Debentures are always different from stocks and bonds, but basically, all these three are different forms of investment.Corporation debentures are usually offered in issues under an indenture which is a document that sets the term of the exchange. A debenture may be called as a bearer instrument, because whoever is carrying the document, is entitled to get the money, even if the person is not the original creditor.
All the coupons of interest payments on the credit remains attached with the debenture and these are necessary for the final payments on the term maturity.
Comparison between stock and corporation debentures
Anyone investing in stocks, becomes one of the owners of the company and becomes a partner in the company's loss or gains. The investor automatically becomes related with the company's financial graph.

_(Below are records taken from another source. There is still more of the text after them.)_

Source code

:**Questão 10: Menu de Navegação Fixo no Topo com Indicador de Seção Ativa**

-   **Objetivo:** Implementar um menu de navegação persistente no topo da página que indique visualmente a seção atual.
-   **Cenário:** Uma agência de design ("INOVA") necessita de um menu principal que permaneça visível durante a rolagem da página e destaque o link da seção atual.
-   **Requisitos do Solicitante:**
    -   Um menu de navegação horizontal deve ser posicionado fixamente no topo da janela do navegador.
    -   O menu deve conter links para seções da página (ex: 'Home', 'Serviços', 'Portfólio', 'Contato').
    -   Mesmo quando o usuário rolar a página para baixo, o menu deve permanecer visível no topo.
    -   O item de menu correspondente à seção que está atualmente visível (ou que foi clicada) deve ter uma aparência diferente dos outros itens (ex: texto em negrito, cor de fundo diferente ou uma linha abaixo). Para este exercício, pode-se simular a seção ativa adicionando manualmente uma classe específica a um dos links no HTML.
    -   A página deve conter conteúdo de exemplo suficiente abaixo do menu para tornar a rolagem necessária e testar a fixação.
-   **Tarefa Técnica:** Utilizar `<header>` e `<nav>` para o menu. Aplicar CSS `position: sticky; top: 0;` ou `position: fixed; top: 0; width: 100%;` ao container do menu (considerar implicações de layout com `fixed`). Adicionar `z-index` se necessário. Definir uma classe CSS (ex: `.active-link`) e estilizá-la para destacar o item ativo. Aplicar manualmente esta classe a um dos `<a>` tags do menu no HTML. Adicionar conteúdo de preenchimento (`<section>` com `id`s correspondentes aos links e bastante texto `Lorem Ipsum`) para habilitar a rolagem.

But debentures are more secured investment as payments with high interest rates are guaranteed.
The company is bound to pay interest on the borrowed money and once the debenture matures, all the borrowed money is returned. So, this is understandable that, it is the interest which one gains from the debentures.
Comparison between bonds and corporation debentures
Bonds are more secured mode of investment than debentures and the investor needs to consider this fact. Debenture and bonds are similar as in both of these investment forms, interest and value is guaranteed, but in case of liquidation, bond holders receive the payment first. Debenture holders have no collateral, which they can claim from the company, in case bankruptcy takes place. To compensate such losses high interest rates are paid to them.